:: Problem description ::
Copy each line of the records that includes "lines".

:: Stored data entries ::
------------------------------------------------
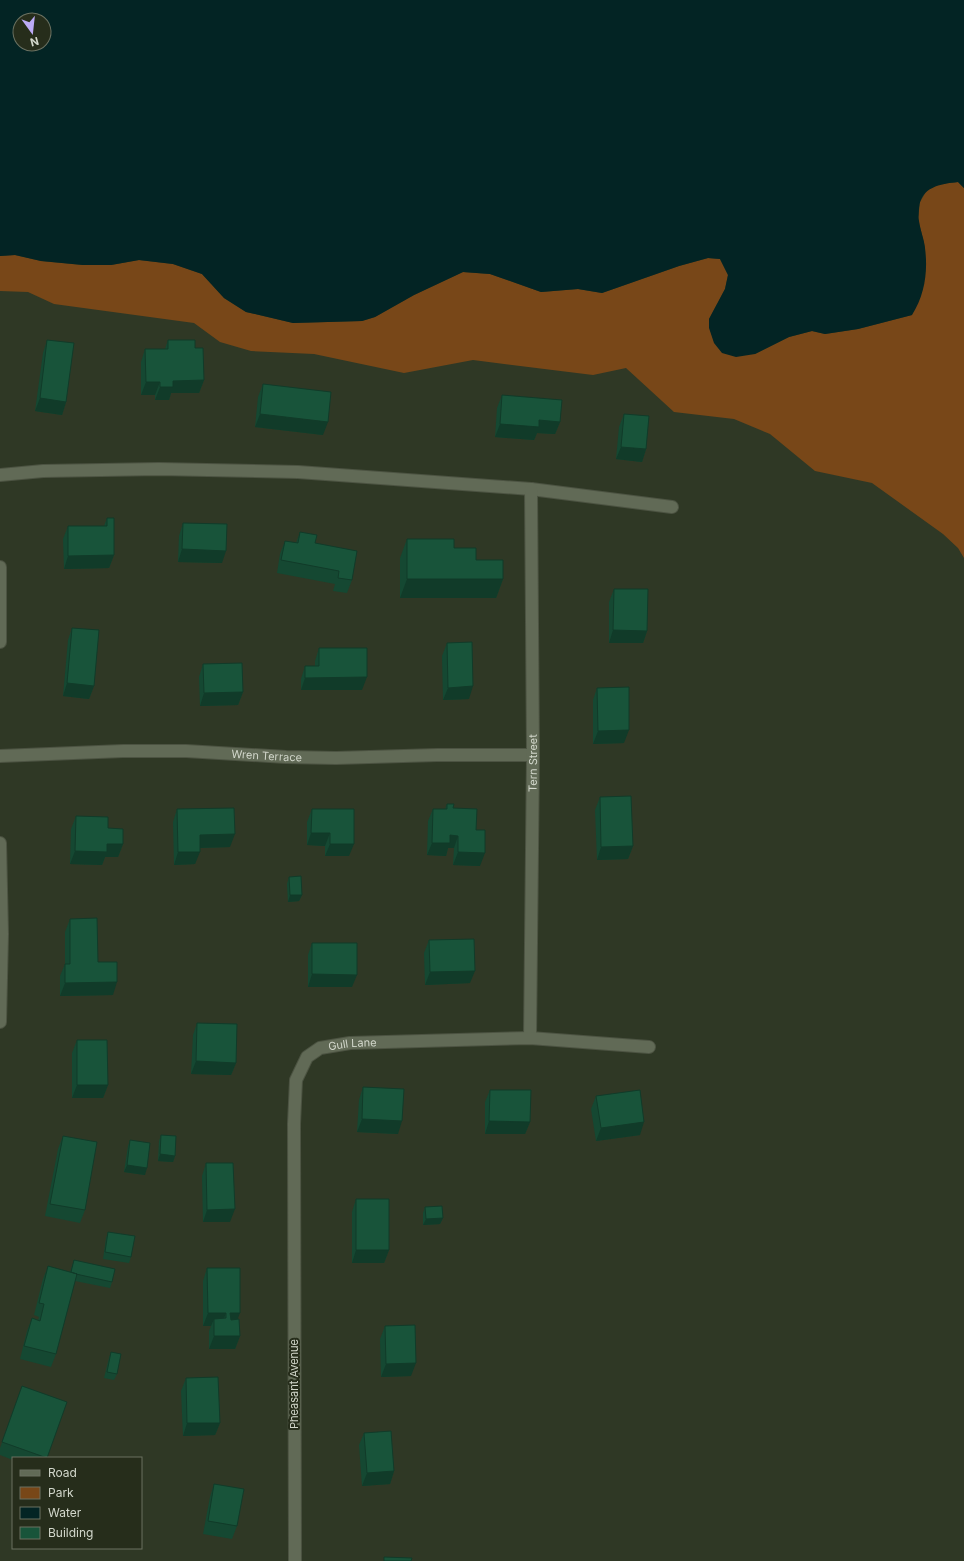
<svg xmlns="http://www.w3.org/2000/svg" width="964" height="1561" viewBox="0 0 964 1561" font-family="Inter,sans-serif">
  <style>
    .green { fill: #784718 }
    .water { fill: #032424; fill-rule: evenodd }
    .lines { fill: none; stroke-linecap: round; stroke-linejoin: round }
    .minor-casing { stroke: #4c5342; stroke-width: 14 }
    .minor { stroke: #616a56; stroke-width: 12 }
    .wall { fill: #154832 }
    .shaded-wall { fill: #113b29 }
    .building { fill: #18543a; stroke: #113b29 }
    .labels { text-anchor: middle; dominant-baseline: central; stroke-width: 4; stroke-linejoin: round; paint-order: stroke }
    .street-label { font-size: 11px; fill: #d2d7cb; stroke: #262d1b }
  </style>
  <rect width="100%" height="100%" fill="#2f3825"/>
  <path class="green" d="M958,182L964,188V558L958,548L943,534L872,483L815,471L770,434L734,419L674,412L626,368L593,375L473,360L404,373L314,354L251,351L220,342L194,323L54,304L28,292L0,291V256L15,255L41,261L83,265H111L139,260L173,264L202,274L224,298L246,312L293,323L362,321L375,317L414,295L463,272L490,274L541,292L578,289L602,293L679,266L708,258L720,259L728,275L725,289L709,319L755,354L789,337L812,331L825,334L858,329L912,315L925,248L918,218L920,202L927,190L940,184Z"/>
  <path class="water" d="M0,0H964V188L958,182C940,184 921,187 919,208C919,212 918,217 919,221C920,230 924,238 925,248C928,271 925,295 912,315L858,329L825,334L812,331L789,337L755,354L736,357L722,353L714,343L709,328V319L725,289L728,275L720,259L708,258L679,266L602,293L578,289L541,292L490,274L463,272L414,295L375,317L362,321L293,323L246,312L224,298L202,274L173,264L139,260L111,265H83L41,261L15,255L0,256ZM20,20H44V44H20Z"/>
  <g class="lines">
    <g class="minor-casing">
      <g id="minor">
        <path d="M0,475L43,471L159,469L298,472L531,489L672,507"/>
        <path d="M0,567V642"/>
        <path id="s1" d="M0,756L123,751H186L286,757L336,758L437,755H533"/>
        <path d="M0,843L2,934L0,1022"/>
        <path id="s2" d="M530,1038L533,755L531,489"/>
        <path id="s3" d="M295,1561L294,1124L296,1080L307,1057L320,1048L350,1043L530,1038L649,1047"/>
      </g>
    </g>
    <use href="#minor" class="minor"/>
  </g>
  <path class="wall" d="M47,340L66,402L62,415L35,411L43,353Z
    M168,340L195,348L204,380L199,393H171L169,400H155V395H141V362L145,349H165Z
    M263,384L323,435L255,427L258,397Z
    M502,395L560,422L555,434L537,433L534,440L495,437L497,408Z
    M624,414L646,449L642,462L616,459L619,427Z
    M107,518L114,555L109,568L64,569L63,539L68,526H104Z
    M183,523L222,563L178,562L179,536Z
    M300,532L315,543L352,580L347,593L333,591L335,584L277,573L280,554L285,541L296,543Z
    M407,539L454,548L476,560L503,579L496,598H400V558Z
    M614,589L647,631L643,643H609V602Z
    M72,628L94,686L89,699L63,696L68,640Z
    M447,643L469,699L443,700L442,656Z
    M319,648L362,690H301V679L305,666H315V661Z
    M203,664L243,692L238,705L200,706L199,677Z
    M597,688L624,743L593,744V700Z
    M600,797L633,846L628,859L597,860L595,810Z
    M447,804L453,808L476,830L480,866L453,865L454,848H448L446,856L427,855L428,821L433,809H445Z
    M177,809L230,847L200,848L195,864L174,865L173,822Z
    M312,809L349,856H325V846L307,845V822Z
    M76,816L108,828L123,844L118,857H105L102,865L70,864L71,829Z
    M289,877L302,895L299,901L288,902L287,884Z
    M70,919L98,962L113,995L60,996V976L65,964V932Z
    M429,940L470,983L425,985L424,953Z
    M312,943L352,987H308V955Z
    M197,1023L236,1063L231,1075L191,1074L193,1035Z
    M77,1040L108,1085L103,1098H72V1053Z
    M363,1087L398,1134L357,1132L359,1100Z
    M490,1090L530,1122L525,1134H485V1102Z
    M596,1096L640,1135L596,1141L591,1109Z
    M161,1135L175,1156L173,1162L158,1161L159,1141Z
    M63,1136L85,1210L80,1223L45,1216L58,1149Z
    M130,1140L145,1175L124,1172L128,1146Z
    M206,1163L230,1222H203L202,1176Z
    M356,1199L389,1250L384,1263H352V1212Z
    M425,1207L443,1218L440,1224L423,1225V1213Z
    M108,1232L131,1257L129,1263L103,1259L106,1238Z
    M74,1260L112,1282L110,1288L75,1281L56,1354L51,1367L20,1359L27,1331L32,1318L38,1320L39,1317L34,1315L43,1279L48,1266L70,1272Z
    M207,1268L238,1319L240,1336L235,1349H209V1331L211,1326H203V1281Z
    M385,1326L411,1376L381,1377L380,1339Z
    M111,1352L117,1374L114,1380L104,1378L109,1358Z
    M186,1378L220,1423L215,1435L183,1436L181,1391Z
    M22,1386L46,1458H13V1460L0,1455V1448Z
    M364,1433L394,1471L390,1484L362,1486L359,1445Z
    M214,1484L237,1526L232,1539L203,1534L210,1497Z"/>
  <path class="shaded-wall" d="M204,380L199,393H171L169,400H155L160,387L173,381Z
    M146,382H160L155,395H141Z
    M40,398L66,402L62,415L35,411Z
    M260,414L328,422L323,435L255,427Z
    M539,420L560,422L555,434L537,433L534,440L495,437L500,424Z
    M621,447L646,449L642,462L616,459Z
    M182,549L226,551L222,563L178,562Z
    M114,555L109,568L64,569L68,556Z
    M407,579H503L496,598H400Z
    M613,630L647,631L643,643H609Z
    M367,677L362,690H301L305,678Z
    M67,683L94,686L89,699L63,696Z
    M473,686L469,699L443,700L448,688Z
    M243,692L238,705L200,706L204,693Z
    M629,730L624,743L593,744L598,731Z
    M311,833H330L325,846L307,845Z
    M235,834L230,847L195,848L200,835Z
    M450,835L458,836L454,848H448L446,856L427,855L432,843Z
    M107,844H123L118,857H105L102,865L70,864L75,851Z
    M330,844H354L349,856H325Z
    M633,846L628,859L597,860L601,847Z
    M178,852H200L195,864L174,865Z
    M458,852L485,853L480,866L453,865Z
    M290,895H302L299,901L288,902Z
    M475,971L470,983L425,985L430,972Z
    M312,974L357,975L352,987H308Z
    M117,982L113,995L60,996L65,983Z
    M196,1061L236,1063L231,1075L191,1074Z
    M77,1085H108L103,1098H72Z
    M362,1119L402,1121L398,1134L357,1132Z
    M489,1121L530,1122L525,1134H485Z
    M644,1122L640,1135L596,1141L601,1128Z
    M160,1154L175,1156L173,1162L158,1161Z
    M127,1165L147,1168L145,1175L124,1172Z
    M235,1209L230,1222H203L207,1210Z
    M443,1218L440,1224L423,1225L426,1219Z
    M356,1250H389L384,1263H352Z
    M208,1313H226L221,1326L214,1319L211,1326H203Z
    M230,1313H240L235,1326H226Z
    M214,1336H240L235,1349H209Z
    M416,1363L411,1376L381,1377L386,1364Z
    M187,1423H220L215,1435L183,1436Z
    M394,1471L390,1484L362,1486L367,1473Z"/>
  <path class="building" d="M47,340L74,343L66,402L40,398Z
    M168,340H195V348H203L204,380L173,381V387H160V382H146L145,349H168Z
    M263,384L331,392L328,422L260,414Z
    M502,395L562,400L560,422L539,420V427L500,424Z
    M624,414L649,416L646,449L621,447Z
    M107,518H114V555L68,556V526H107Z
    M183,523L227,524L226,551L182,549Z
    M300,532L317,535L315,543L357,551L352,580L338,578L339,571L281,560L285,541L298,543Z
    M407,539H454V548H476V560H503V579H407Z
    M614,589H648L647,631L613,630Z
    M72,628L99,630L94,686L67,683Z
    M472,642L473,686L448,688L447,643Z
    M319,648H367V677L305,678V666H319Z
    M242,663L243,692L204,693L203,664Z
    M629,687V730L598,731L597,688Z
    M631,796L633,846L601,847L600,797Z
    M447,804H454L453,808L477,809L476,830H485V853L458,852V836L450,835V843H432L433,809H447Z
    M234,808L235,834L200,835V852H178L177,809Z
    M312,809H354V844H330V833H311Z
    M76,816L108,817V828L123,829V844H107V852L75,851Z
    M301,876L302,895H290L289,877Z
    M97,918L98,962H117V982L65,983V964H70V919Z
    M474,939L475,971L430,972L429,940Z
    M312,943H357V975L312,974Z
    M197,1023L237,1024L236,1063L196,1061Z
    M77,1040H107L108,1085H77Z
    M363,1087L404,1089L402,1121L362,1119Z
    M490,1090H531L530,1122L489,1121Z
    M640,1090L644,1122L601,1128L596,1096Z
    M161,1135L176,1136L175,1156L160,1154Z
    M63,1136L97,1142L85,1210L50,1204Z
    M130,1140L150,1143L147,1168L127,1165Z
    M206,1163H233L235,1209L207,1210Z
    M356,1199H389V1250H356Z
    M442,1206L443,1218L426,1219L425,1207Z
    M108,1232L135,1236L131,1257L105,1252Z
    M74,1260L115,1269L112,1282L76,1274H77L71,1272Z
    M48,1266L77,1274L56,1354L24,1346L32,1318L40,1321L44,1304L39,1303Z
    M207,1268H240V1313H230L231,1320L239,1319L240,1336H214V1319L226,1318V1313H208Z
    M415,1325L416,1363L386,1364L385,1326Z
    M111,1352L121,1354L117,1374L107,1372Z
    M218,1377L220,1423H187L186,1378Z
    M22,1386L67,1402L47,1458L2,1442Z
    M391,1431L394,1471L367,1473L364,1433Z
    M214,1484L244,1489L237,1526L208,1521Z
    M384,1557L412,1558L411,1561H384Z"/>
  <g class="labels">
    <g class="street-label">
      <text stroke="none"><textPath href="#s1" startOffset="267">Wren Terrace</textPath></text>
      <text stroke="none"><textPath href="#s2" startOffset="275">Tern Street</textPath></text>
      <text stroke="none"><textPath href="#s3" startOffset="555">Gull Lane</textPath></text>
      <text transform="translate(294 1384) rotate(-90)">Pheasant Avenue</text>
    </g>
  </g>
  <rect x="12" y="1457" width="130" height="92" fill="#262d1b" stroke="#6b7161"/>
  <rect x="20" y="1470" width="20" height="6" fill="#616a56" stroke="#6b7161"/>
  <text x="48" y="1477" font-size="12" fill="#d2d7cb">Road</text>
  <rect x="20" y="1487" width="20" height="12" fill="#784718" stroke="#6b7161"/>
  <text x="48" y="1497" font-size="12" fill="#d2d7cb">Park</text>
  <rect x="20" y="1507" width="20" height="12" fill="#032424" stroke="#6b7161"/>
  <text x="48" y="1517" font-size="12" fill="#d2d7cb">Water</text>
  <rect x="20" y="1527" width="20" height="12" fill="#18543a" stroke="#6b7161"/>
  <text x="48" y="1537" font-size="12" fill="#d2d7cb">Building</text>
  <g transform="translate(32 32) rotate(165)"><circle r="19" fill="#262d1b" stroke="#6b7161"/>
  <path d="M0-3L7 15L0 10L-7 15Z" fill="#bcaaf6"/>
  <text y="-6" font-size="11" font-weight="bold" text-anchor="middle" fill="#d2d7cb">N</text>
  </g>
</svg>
------------------------------------------------
:: Response to the exercise ::
    .lines { fill: none; stroke-linecap: round; stroke-linejoin: round }
  <g class="lines">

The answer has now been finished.